DÜNYANIN YENİ BİR NEFESE İHTİYACI VAR

Geride bıraktığımız yüz yılda dünya siyaseti, Avrupa merkezli düşüncenin inşa ettiği Batı Medeniyeti tarafından şekillendirildi. Ancak Batı Medeniyeti, sadece kendine özgü gördüğü medeniyeti diğer toplumlara çok gördü. Bu nedenle kendi içinde geliştirdiği ilkeler ve normlara dayalı sistemi dünyaya yaymaktan ziyade bu gelişmişliği dünyanın pek çok bölgesini sömürmek için kullandı.

Diğer taraftan Batı toplumunun karşısında bir alternatif olarak siyasi, askeri ve ekonomik bakımdan gelişim gösteren Çin ve Rusya gibi ülkelerin dünyaya vereceği bir değerler sisteminin bulunmadığı görülmektedir. Bu nedenle Rusya-Ukrayna savaşında sürecin doğal bir sonucu olarak ortaya çıktığı gibi dünyanın yeni bir yaklaşıma ihtiyacı vardır. Türkiye sahip olduğu İslam ve Türk Medeniyeti’nin içinde barındırdığı siyasi, askeri ve kültürel anlamdaki değerler sistemini dünyaya sunma potansiyeline sahiptir. Öyle görünüyor ki; bu değerler sisteminin dünyaya yayılmasının son ayağı olacak ekonomik gelişim, enerji ve ticaret merkezi olmakla kendini tamamlamış olacaktır. Bu anlamda 2023 yılının Türkiye Yüzyılı için belirleyici bir yıl olacağı görülmektedir.

GELECEĞİMİZ İÇİN İSTİKRAR ŞART

Türkiye’nin savunma sanayii ve teknolojik yatırımlarla geliştirdiği iç potansiyeli, Türk Devletleri Teşkilatı ile yeni bir safhaya ilerleyen Türk Medeniyeti’nin Yükselişi, İslam dünyasında Pakistan, Malezya ve Katar ile kurduğu güçlü ilişkiler ve dünyada karşılıklı çıkarlara dayalı adil yaklaşımlara ihtiyaç duyan tüm ülkelerle gelişen ilişkileri, Türkiye Yüzyılı’nın başlangıcını simgeleyen gelişmeler olarak kendini göstermektedir.

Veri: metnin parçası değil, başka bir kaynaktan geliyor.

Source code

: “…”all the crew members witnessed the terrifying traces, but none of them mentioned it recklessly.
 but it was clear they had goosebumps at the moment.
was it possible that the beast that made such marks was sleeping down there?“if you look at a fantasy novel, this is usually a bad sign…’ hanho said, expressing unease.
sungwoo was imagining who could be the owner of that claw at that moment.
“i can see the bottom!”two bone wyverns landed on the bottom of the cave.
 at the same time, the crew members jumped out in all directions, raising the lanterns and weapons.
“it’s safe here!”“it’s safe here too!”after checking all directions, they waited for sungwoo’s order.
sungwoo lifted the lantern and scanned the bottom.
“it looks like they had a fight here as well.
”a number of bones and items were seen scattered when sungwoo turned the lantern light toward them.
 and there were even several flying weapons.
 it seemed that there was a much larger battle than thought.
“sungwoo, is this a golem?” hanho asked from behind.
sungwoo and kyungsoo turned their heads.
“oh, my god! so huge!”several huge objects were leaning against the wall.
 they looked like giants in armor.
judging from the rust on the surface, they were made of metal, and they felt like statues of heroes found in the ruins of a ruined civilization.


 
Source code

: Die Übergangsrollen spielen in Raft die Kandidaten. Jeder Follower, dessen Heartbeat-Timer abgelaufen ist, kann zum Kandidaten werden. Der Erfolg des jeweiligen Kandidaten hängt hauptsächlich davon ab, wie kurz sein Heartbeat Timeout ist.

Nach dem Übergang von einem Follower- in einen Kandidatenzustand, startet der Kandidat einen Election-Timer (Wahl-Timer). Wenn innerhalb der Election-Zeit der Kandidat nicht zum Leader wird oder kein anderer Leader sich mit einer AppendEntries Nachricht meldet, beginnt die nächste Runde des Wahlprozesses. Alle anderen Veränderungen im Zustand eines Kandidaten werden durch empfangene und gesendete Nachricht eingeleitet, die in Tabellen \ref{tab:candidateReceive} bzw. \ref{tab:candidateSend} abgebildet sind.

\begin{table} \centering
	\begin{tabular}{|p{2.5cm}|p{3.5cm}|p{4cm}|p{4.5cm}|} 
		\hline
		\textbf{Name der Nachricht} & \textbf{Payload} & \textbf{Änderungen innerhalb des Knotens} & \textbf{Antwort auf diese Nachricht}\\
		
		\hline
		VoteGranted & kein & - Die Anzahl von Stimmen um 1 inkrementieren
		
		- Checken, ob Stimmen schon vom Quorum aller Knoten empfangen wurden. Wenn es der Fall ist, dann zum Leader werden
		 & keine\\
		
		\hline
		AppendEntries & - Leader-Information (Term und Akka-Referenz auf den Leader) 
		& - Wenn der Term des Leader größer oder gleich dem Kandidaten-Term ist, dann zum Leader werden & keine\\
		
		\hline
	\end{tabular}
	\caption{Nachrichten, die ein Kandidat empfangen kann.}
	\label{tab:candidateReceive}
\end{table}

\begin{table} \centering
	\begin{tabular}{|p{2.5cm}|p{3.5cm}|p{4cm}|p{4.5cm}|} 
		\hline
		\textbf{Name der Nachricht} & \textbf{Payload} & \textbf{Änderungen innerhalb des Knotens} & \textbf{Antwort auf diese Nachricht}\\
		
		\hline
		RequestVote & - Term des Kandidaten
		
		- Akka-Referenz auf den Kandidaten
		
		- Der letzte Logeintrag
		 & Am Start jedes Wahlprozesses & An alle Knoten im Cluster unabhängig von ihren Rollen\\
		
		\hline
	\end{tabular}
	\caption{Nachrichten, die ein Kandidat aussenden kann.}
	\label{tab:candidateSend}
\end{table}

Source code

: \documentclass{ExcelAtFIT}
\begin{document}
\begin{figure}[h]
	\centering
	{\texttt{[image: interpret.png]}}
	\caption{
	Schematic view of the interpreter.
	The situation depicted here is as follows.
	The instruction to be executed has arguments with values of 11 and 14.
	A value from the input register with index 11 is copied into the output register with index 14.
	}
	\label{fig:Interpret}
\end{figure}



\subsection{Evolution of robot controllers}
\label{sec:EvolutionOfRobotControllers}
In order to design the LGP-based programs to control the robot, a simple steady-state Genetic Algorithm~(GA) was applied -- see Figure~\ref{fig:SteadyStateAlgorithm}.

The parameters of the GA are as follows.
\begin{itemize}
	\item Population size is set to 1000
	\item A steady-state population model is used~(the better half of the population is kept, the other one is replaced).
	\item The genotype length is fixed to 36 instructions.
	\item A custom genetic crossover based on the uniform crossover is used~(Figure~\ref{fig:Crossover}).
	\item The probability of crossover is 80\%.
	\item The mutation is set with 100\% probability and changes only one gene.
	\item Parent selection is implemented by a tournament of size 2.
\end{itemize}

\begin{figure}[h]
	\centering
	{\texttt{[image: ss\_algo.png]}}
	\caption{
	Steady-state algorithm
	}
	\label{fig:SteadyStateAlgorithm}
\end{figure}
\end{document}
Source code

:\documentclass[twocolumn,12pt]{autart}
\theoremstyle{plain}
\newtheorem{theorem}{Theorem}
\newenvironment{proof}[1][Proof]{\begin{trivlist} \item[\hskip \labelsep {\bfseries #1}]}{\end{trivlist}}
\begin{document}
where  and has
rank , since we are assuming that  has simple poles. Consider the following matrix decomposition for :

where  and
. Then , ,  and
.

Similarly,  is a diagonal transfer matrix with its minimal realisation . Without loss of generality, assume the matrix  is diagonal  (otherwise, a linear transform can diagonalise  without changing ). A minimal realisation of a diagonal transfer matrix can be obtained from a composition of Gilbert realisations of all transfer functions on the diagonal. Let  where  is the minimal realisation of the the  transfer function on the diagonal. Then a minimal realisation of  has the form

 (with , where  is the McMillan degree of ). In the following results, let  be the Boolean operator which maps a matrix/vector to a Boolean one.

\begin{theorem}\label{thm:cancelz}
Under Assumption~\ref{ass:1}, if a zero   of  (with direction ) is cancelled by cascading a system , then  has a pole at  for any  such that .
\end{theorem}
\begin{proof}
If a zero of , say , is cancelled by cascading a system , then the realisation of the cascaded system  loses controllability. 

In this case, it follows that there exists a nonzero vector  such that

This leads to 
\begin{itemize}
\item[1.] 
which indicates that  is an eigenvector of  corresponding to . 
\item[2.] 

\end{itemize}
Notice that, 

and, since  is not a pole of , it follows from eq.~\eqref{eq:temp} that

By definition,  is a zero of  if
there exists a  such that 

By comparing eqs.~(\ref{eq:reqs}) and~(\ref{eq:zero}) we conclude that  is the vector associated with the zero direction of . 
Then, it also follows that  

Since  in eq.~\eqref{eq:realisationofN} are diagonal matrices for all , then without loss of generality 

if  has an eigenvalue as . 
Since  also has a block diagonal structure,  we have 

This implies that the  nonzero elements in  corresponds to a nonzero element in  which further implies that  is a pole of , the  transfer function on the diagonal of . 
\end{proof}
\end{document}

Hem içte artan potansiyel hem de dışta oluşan uygun siyasi zemin, 2023 yılının Türkiye Yüzyılı’nın başlangıcı olması için önemli bir fırsat sunmaktadır. Bunu yapabilmek için ise Türkiye’nin dünyadaki mevcut kriz ortamından sıyrılarak koruduğu barış ve istikrarını sürdürmesi gerekmektedir. Böyle olması halinde Türkiye, üzerindeki tarihi sorumluluğun gereğini yerine getirecek, kalkınma ve ilerleme yolunda son yıllarda sarf edilen emeklerin ve kat edilen mesafenin karşılığını bulduğu yeni bir yüzyıla ulaşacaktır.